What It’s Like To Be A Foster Child
I’ve been asked many times, “What is it like being in foster care?”. With so many books, movies and tv shows depicting life of foster kids there are many common misconceptions. No 2 foster kids have the same story to tell. We all went through different abuse, living situations and it all has effected us differently. Though its hard to describe what is like to be a foster child in words I will try to paint you a picture. Here’s the quick story of what it was like to be a foster child.
I can remember that day when we we’re removed from our house. We were taken to the DFS office and that night the foster care worker told my brother’s and I we wouldn’t be going back home. The first thought in my mind was “where we would be going?”. I was 15 at the time and had heard horror stories about living in a foster home. I was more than worried, I was scared. I was mentally getting myself prepared for what I might face. I expected the worse and felt like I might have to protect myself and my brothers from something. We were told we were going to go stay with a family that lived on the outside of town. It was called emergency placement.

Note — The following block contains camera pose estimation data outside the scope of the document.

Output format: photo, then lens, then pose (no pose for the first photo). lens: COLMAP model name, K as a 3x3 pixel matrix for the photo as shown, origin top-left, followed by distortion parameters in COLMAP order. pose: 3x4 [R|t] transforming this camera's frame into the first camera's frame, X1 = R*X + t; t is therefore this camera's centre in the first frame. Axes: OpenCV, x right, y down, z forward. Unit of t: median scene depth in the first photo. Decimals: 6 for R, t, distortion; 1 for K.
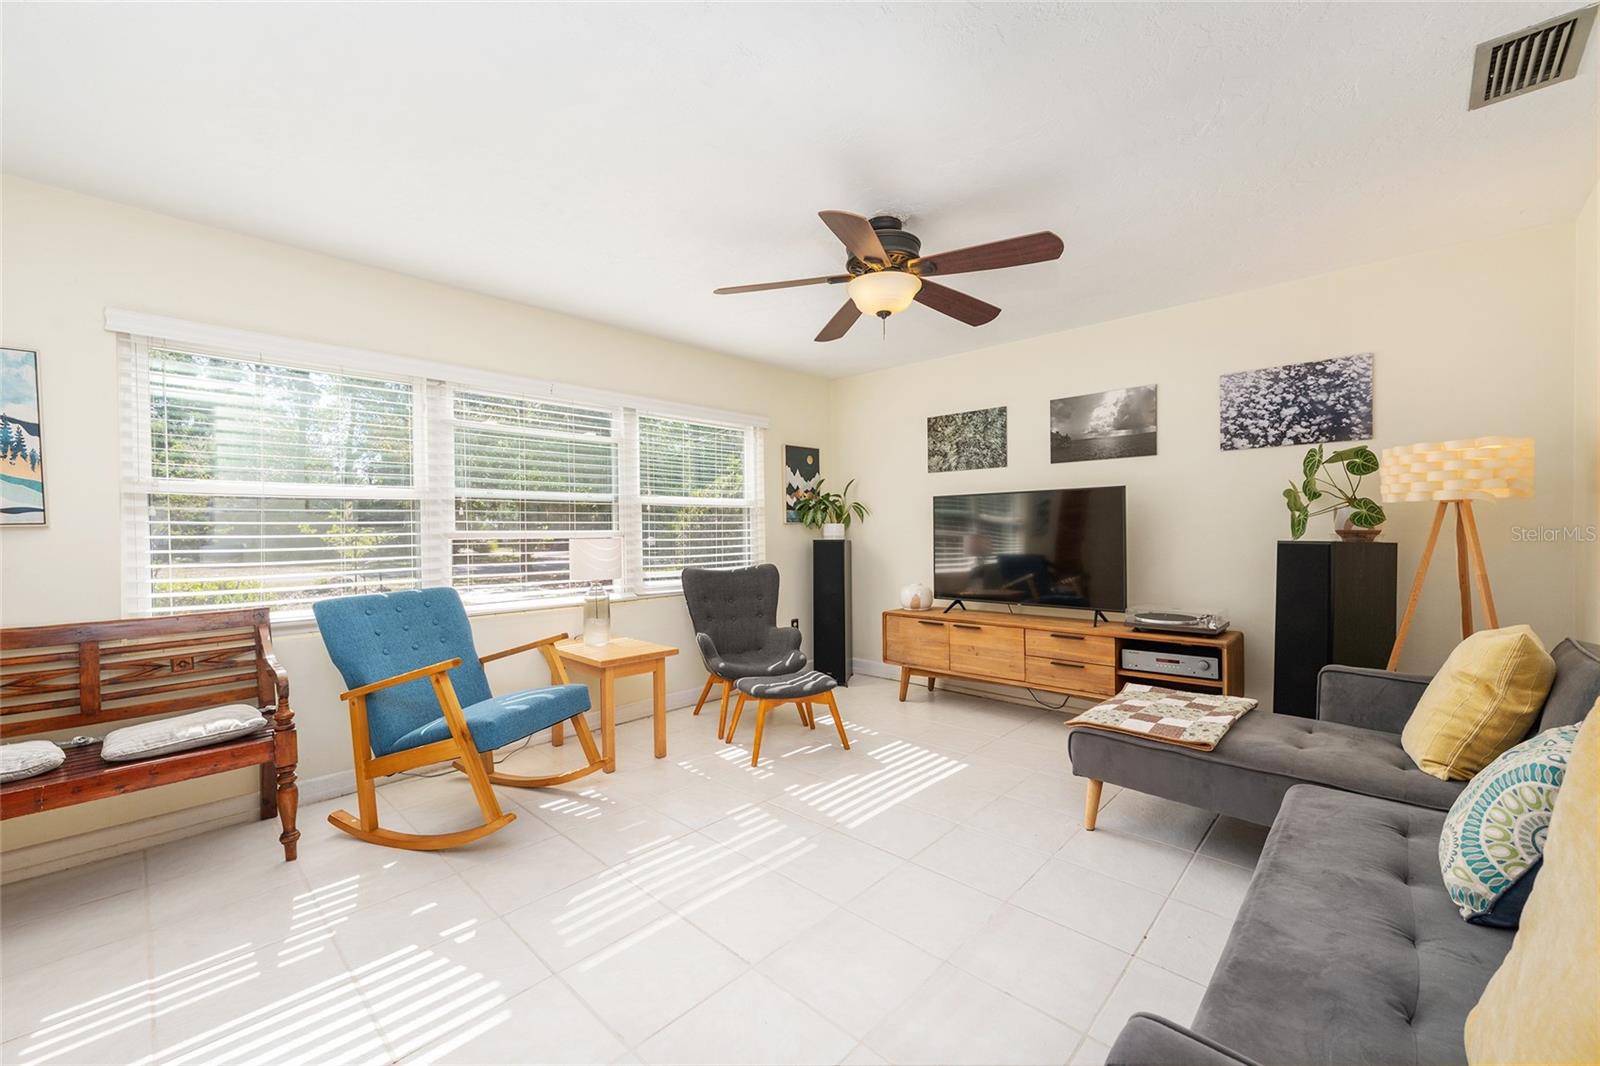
lens RADIAL K [[633.1, 0, 803.7], [0, 633.1, 532.6], [0, 0, 1]] dist [0.002329, 0.000044]
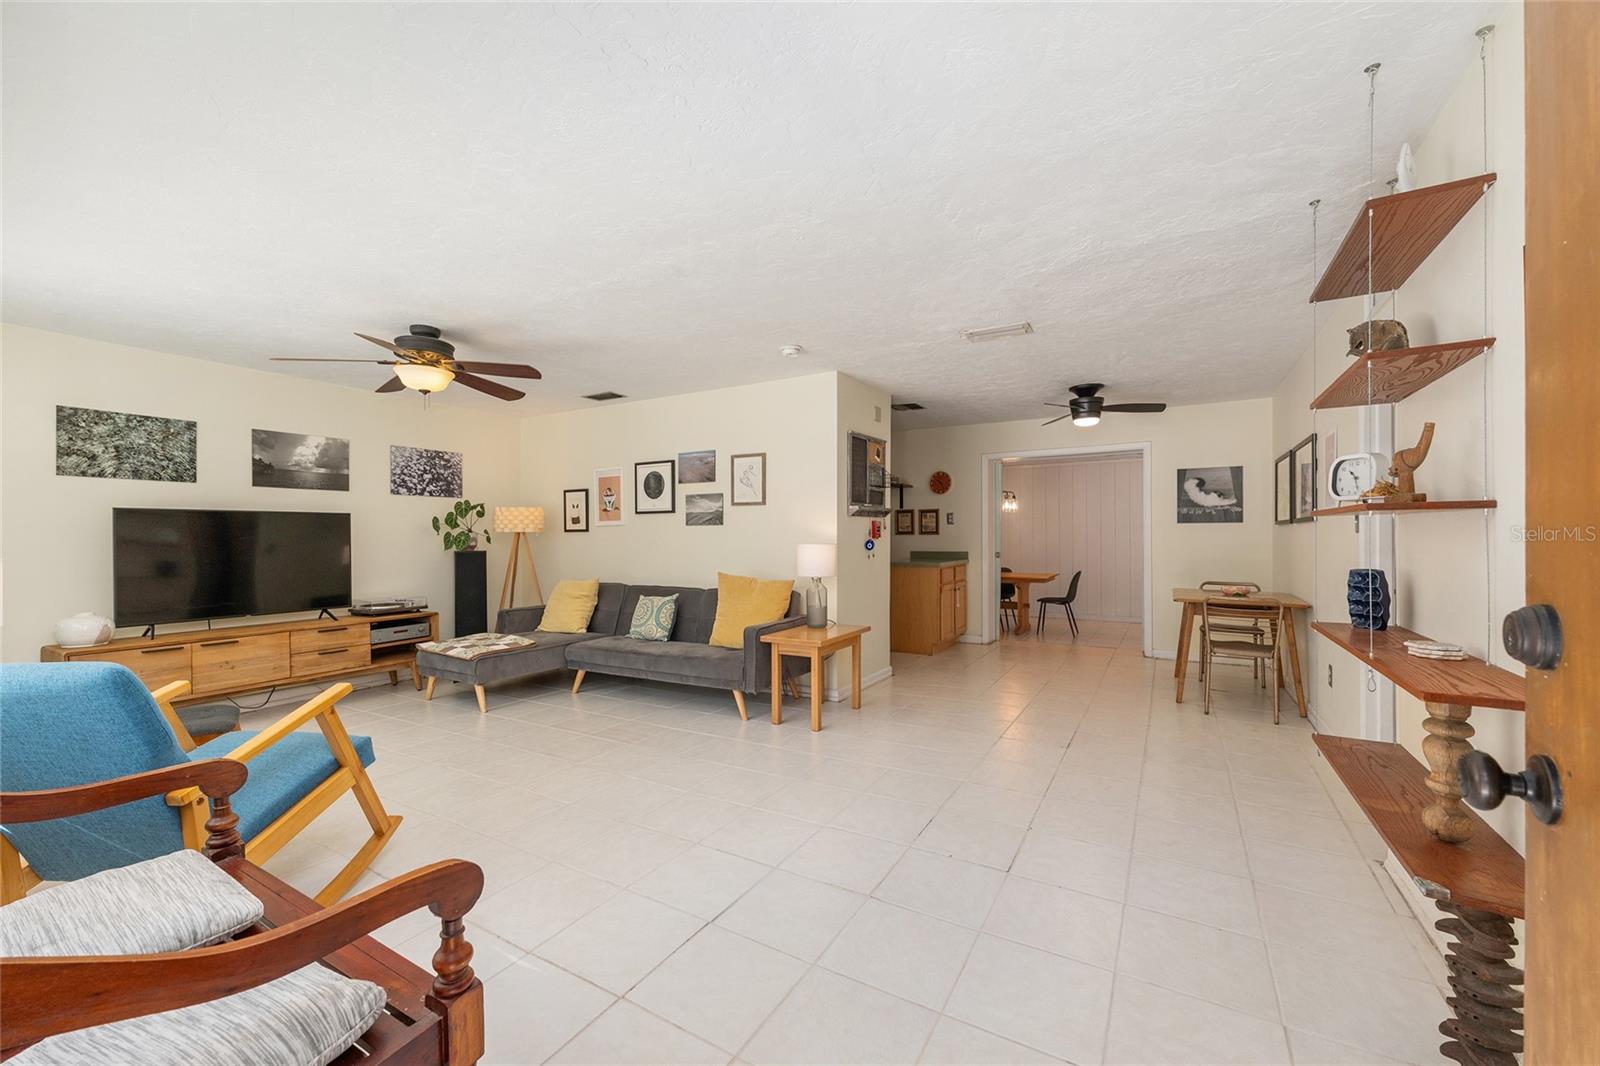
lens RADIAL K [[633.1, 0, 802.6], [0, 633.1, 535.3], [0, 0, 1]] dist [0.002329, 0.000044]
pose [[-0.219090, 0.016446, 0.975566, -1.075410], [0.013288, 0.999816, -0.013870, 0.005121], [-0.975614, 0.009924, -0.219268, 0.372569]]
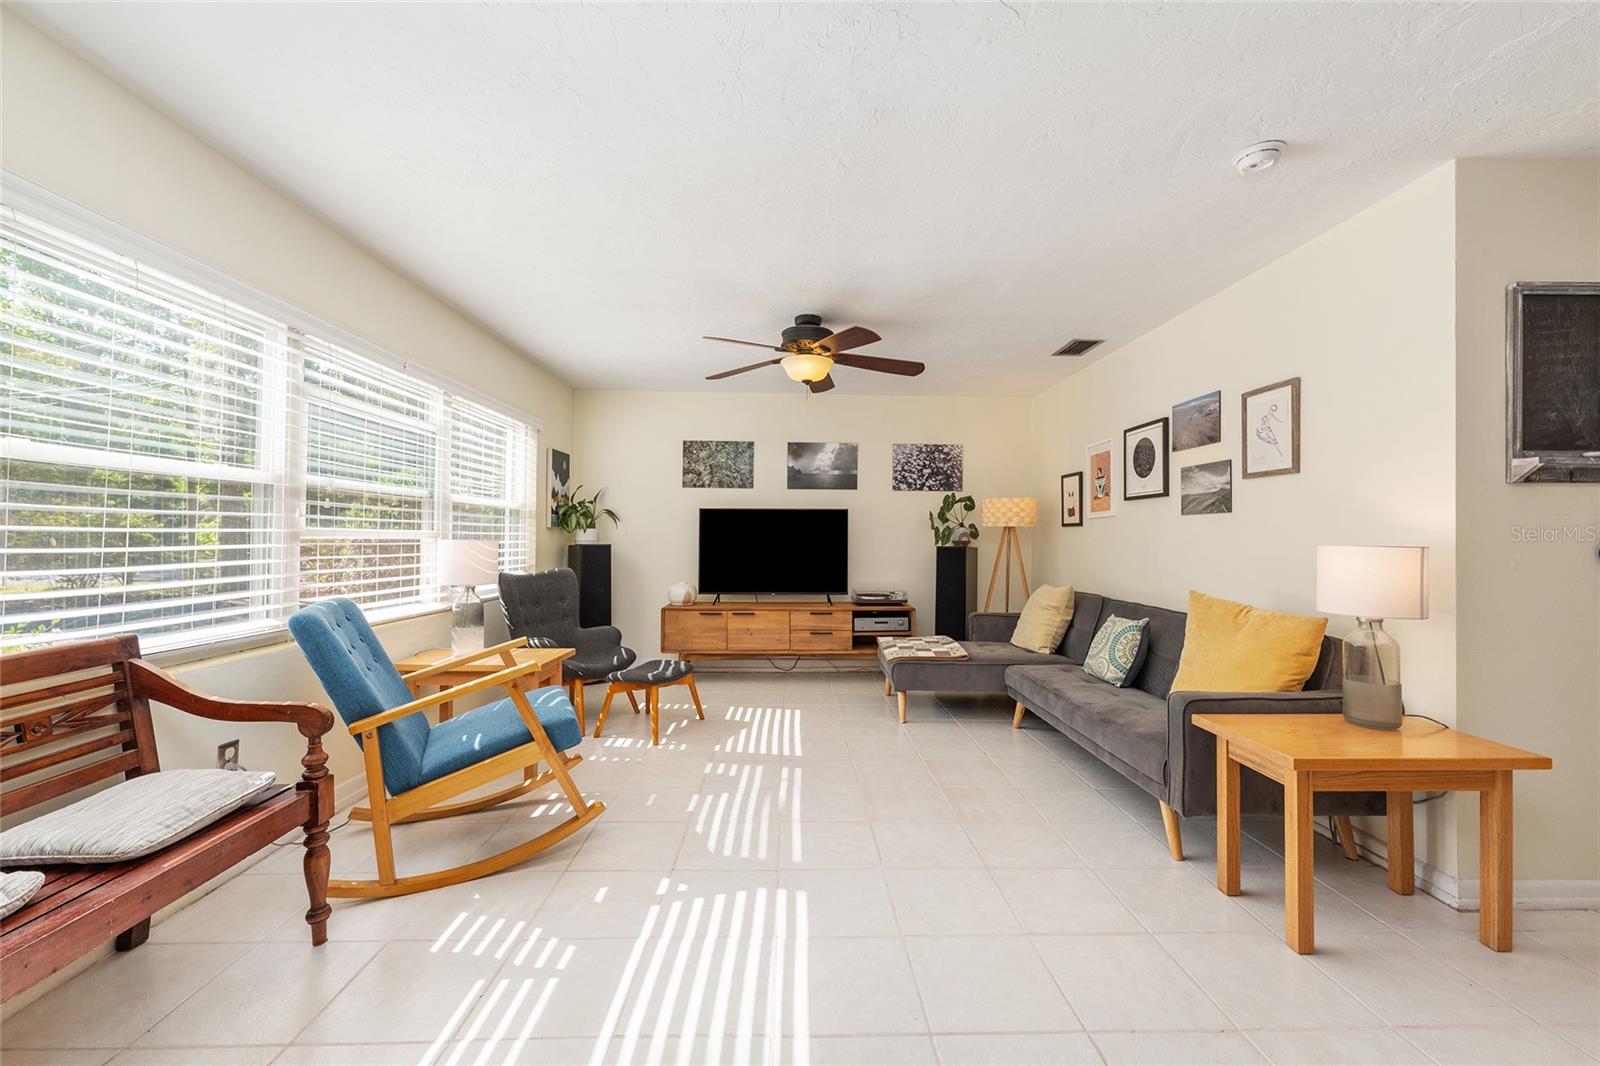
lens RADIAL K [[633.1, 0, 803.6], [0, 633.1, 525.2], [0, 0, 1]] dist [0.002329, 0.000044]
pose [[0.713072, 0.030416, 0.700431, -0.638282], [-0.012782, 0.999456, -0.030388, 0.010766], [-0.700974, 0.012717, 0.713073, 0.014271]]
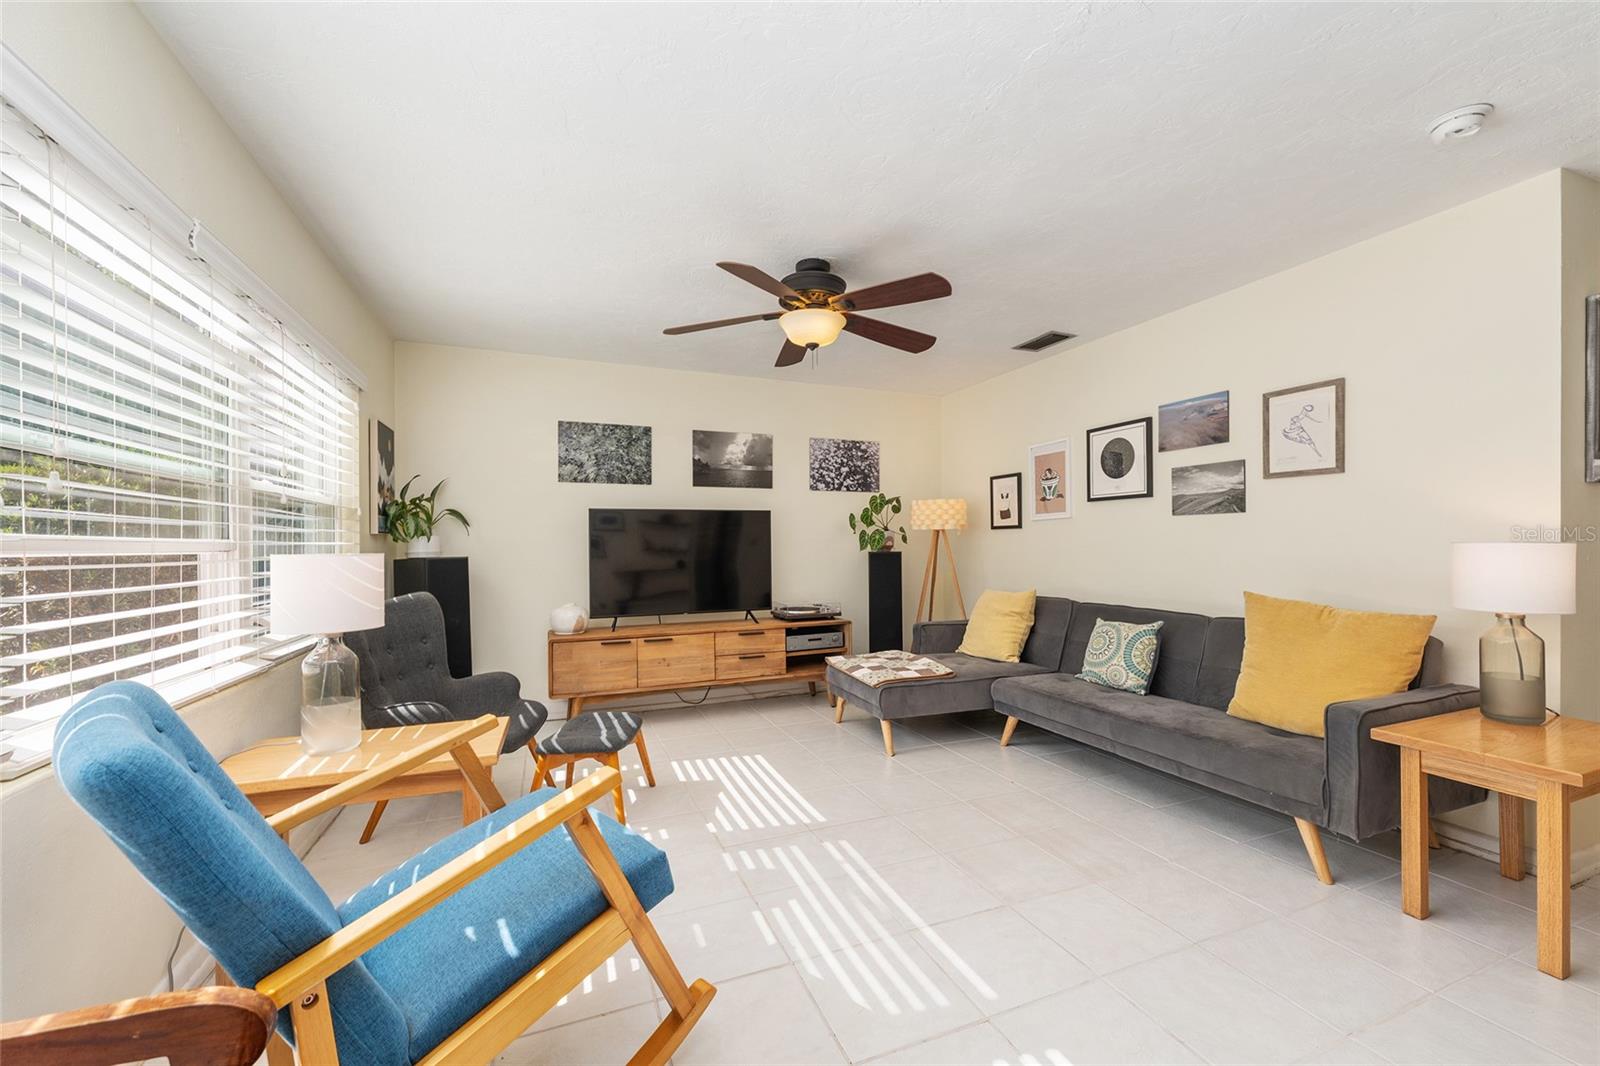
lens RADIAL K [[633.1, 0, 806.0], [0, 633.1, 541.7], [0, 0, 1]] dist [0.002329, 0.000044]
pose [[0.418623, 0.011982, 0.908081, -0.658855], [0.005663, 0.999859, -0.015803, 0.010278], [-0.908142, 0.011758, 0.418496, 0.418090]]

That first day in the home was extremely awkward. No matter how much someone opens their home to you the awkwardness is still there. We were going to a new home where we didn’t know how they lived or how they did things. You don’t know their routine, their rules or expectations. They did eventually cover some of the rules and tried to make us feel as comfortable as possible given the situation. All we had were the clothes on our back and a few things pairs of clothes my parents had dropped of the case worker. My brothers were younger so they had a lot of questions, most of which couldn’t really be answered. They had other kids which seemed fine with us staying there and seemed to enjoy our company, but I always wondered what they thought of us taking some of their attention. I was scared, but I tried not to be “needy”. With every new situation I would feel worry. I would get into an activity we were doing, but when it was over, what was next? I think the biggest thing I felt in the beginning as a foster kid was “what’s next?”.
I really felt uninformed about the whole process from DFS. I thought we would be placed with my extended family and just be in foster care for a short amount of time. For us that wasn’t the case. After a week in emergency placement we were told we were going to be moved to another home. I was told it was a children’s home in another town I had never heard of. The word group home didn’t bring to mind any rainbows and butterflies. While in emergency placement I had learned we were in a safe place and I didn’t want to leave the security we found. We had no choice though and we packed up the little we had. On the drive out to our new home I remember not wanting the drive to end. I had so much racing through my mind as we approached the group homes. There was a sign out front and we pulled past one home and down to another. It was a very large house and there where kids several kids there. We pulled in and after a few minutes of my caseworker introducing us she left. This was my new home. I settled into a small school with a graduating class of 30 something. Everyone knew I was a foster kid that and that was stigma I had to overcome both in school, in the community and in work. It’s funny how someone can feel sorry for you, but can think of you in a bad light because of the same reason. It’s hard to maintain school, trying to fit in, what’s going on with your parents, your life in your foster home and your emotions all at the same time. I had visits with my parents, going through the motions until they signed away their rights. It’s a mix of emotions when it finally happens. Even though I didn’t want to go back I wanted them to admit what they did. After they signed away their rights I definitely felt it was me against the world. I knew I would have to toughen up because I wouldn’t have parents to turn to.
As a foster parent please don’t take everything personal. Sometimes things are just so confusing and it’s hard to know how to let it out. Most foster kids just want to me in a “normal” family life and are cared for. Try to make sure you keep kids in the loop. I always hated feeling like something was going on in my case and I weren’t being told. I understand not everything can be shared, but being left in the dark is scary. Do make sure and let us know what there is something to look forward to. Being in foster care doesn’t sentence you to anything
. You may not have had control of how the story started but you can write the ending.